WHAT TO WORK ON: From the data below, copy out the lines word for word, starting at the line that contains "XUỐNG24/5/2026 1. Chúa" and stopping after the line that contains "Lễ Chiều II: 16h30".

DATA EXCERPTS:
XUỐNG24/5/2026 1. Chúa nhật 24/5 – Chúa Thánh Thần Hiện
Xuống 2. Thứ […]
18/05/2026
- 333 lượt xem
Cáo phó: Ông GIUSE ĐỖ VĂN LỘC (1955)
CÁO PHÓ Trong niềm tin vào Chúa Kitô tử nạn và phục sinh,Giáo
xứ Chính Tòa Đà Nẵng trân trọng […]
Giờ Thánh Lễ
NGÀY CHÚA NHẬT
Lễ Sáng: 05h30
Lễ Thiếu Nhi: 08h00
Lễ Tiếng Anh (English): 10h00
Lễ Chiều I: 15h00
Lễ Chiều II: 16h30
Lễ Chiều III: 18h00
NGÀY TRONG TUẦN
==
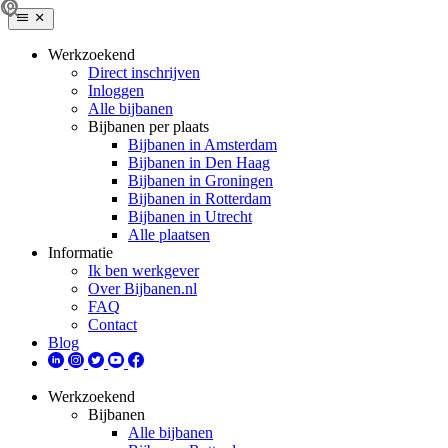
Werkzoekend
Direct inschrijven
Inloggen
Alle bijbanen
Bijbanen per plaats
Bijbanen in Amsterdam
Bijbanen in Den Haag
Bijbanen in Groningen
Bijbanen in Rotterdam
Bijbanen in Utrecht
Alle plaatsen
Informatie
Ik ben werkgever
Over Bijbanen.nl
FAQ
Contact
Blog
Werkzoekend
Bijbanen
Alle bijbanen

ANSWER FOR THE TASK:
XUỐNG24/5/2026 1. Chúa nhật 24/5 – Chúa Thánh Thần Hiện
Xuống 2. Thứ […]
18/05/2026
- 333 lượt xem
Cáo phó: Ông GIUSE ĐỖ VĂN LỘC (1955)
CÁO PHÓ Trong niềm tin vào Chúa Kitô tử nạn và phục sinh,Giáo
xứ Chính Tòa Đà Nẵng trân trọng […]
Giờ Thánh Lễ
NGÀY CHÚA NHẬT
Lễ Sáng: 05h30
Lễ Thiếu Nhi: 08h00
Lễ Tiếng Anh (English): 10h00
Lễ Chiều I: 15h00
Lễ Chiều II: 16h30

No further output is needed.